I’ve tried to confirm this behavior. Consider:

$ curl http://scarlett:1337/completion --header "Content-Type: application/json" \
    --data '{"prompt": "[INST] My name is Groot. [/INST] Hello, I am Mistral, a helpful assistant.</s> [INST] What is my name? [/INST]"}'
"content":" Your name is Groot.",

$ curl http://scarlett:1337/completion --header "Content-Type: application/json" \
    --data '{"prompt": "[INST] My name is Groot. [/INST] Hello, I am Mistral, a helpful assistant. [INST] What is my name? [/INST]"}'
"content":" Your name is Groot.",

Including the </s> only increases the tokens by 1 giving us a good indication the </s> is tokenized as expected. However, the result is the same so perhaps the model isn’t that sensitive to the eos.

This special token behavior is a double-edged sword: don’t allow your users to insert special tokens because the API isn’t going to know the difference.

Alternatively, tokens can be directly sent to the API as a JSON list of integers. This would allow clients to completely customize how tokenization is handled. This would require the client to have full access to the tokenization model and a correct implementation.

$ curl http://scarlett:1337/completion --header "Content-Type: application/json" \
    --data '{"prompt": [1, 733, 16289, 28793, 1984, 1141, 349, 420, 4719, 28723, 733, 28748, 16289, 28793, 16230, 28725, 315, 837, 25200, 1650, 28725, 264, 10865, 13892, 28723, 2, 28705, 733, 16289, 28793, 1824, 349, 586, 1141, 28804, 733, 28748, 16289, 28793]}'

At least that’s how it the code makes it appear it should work. It just makes my server freeze up and the request is never answered!

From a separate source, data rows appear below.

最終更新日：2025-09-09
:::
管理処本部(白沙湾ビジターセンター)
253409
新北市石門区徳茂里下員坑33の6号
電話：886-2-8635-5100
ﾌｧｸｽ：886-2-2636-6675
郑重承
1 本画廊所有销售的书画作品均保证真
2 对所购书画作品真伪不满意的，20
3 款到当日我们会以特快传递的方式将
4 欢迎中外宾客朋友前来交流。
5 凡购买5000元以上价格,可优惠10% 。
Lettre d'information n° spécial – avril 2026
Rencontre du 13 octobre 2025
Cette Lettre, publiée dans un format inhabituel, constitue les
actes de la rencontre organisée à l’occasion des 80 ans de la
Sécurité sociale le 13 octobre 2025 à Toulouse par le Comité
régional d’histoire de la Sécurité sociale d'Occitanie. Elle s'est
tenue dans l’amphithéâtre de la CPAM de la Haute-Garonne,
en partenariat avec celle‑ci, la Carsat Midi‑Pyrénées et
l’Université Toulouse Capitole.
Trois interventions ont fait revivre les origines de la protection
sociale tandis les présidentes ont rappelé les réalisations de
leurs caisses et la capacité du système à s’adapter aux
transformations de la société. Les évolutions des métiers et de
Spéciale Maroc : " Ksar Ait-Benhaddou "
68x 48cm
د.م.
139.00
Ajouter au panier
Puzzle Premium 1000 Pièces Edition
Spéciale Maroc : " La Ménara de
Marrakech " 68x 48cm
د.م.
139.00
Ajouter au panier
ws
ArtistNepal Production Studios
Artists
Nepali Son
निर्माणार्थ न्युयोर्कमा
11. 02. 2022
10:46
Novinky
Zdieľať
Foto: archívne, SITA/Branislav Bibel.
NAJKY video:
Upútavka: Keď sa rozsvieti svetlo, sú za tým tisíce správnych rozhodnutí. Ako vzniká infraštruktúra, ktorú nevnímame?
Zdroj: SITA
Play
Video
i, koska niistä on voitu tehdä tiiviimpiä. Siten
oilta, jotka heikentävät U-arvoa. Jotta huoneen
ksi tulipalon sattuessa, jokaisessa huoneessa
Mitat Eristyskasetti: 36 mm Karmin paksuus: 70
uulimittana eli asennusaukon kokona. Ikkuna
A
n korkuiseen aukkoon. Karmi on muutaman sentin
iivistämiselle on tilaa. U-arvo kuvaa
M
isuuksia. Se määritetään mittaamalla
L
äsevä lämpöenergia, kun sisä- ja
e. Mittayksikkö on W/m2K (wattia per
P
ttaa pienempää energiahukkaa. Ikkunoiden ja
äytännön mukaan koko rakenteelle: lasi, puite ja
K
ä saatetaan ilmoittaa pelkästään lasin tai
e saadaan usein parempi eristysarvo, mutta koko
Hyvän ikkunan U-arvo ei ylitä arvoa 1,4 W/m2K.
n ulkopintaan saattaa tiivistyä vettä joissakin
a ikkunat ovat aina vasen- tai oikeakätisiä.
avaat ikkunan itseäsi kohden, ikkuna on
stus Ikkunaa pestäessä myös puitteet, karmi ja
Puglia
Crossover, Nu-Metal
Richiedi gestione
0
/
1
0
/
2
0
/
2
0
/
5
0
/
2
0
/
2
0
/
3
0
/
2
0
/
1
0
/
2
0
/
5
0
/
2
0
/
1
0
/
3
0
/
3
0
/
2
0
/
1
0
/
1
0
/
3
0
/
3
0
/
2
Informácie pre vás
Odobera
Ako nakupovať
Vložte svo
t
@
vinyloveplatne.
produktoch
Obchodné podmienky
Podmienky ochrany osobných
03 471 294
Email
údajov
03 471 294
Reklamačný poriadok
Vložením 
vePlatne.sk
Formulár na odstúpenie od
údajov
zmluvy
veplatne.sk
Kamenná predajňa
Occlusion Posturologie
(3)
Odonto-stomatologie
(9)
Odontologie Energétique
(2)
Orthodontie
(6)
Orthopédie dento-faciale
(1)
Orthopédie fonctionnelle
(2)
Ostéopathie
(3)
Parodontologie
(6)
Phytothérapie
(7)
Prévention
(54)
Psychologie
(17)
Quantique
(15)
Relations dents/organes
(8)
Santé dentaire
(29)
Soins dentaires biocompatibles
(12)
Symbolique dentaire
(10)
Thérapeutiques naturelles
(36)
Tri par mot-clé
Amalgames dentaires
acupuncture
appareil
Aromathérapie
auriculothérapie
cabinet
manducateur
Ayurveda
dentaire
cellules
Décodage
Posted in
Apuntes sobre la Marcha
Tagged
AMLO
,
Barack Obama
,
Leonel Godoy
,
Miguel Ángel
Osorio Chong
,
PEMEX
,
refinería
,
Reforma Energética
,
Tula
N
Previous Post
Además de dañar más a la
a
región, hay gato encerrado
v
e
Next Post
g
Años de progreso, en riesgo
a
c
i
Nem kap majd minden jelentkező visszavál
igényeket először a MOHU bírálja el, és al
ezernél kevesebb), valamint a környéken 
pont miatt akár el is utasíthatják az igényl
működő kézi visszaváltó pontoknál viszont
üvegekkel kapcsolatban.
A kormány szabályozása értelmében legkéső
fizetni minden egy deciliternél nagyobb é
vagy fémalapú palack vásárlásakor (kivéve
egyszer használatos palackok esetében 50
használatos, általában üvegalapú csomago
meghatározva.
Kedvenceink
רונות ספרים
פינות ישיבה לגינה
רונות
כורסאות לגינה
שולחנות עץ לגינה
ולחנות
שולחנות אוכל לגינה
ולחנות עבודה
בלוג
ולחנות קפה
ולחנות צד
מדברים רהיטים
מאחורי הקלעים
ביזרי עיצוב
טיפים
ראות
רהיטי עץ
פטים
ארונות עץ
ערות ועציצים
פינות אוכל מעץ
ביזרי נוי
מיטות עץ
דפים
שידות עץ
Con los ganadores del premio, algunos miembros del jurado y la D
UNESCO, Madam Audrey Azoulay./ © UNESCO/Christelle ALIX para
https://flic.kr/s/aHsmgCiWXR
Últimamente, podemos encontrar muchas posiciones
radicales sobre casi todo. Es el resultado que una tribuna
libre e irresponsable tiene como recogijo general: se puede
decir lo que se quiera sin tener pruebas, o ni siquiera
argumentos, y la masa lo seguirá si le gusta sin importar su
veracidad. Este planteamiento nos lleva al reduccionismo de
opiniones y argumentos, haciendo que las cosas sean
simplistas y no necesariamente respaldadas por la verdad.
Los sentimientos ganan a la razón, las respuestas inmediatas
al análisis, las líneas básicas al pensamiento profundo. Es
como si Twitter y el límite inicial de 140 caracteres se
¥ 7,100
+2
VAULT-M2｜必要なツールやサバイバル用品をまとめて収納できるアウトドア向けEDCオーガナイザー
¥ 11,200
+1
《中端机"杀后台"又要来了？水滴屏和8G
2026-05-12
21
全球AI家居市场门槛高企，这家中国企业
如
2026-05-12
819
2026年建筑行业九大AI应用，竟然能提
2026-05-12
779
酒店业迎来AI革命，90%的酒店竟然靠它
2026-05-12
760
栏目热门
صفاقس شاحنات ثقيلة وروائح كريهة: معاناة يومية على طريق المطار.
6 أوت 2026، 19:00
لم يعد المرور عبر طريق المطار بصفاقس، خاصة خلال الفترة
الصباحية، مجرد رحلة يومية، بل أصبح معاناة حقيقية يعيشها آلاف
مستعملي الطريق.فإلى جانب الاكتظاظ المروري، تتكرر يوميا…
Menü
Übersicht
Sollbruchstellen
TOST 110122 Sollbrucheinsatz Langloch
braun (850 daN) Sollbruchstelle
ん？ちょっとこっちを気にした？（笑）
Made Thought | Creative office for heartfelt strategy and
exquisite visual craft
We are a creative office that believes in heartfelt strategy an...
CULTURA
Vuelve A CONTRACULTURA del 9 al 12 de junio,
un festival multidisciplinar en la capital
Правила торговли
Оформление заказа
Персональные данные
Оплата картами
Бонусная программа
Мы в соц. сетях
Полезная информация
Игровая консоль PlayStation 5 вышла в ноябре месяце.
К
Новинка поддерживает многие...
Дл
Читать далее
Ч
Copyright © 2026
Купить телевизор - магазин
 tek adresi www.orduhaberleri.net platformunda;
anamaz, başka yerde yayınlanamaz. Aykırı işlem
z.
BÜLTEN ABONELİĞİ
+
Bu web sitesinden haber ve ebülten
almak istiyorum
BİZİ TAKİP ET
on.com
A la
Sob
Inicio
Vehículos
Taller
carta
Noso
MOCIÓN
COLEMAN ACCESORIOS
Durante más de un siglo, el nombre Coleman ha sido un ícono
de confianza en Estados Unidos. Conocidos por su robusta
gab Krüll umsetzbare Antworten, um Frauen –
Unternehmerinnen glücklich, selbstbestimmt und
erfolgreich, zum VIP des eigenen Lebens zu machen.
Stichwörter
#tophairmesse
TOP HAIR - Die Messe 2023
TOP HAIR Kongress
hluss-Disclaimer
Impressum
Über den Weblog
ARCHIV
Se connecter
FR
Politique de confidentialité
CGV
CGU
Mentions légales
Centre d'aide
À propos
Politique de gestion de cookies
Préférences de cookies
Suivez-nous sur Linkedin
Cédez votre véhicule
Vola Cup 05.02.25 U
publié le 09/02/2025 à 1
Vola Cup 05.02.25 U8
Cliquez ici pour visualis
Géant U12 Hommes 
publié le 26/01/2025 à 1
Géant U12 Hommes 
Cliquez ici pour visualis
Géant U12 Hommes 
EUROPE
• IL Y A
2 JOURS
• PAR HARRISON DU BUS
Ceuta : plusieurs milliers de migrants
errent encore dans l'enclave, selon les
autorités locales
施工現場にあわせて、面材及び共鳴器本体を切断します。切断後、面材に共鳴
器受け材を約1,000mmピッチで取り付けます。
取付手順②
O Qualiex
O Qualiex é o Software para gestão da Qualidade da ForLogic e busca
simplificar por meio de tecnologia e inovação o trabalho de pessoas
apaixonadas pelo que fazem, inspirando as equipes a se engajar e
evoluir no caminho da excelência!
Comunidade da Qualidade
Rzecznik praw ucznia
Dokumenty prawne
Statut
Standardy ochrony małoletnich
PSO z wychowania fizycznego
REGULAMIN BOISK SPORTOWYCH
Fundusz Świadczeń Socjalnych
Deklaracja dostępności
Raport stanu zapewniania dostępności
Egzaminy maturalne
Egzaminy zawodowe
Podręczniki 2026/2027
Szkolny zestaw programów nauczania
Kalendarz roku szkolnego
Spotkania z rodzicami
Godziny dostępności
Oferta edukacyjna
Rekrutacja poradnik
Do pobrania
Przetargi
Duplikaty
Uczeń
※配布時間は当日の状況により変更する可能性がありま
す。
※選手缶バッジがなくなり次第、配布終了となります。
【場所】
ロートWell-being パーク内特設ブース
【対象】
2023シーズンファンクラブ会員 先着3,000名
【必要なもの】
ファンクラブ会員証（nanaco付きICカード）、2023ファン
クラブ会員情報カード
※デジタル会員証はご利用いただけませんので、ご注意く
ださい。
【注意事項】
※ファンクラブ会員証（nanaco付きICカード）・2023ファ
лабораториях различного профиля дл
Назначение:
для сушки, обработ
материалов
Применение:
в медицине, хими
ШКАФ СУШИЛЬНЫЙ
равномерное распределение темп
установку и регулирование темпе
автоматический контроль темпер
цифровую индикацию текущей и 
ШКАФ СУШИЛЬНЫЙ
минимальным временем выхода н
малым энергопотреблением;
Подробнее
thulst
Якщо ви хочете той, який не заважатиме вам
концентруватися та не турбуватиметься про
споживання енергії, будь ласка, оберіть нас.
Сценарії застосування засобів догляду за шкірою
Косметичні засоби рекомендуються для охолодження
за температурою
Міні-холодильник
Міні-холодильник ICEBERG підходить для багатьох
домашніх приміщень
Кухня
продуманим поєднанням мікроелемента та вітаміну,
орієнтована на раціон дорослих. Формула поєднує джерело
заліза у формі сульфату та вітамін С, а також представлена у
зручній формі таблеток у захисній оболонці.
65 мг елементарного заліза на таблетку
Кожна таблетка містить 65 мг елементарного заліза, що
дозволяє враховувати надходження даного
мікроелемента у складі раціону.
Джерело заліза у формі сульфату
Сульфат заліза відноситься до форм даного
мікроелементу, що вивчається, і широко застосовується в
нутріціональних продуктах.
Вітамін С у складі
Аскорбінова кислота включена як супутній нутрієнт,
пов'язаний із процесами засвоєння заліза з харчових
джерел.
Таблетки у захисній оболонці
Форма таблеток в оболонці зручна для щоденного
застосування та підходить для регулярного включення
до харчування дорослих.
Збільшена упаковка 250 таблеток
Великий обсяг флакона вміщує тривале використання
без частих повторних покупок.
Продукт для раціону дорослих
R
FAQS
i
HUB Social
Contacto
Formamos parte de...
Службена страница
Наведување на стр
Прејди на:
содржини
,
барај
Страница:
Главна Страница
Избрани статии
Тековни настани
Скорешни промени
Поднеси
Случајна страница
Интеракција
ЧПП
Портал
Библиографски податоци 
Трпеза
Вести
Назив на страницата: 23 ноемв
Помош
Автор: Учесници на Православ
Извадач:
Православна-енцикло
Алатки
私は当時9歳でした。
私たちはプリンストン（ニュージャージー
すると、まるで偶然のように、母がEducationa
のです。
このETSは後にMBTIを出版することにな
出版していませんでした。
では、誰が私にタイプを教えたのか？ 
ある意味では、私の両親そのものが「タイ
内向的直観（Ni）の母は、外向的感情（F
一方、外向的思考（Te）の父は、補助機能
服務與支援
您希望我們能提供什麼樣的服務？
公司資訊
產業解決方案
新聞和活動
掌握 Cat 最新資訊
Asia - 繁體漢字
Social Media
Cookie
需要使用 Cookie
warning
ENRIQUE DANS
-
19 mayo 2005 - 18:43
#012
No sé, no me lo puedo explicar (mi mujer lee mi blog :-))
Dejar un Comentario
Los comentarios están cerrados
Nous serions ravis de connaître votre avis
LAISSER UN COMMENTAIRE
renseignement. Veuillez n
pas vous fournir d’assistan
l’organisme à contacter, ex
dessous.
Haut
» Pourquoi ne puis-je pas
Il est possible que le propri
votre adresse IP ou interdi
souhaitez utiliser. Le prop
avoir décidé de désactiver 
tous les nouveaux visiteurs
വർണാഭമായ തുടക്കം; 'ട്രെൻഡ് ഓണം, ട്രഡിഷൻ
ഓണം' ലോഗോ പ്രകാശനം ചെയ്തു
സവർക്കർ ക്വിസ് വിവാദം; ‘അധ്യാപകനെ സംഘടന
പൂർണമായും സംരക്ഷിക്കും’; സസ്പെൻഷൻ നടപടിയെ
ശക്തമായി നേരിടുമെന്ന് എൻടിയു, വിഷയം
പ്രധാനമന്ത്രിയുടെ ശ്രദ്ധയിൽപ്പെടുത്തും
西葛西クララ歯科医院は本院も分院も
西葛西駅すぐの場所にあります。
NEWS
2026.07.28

My recommendation is to rely on the API layer only for the basics: tokenization and completions.

However, I think the direction the API implementers are going is to provide higher-level Chat interfaces that handle the document templates. As this is today limited and inconsistently available your ability to rely on this will vary.

Additionally, other document formats that could be custom to a specific model or custom fine tuning won’t be directly supported. So knowing how to format documents on the API caller side is important.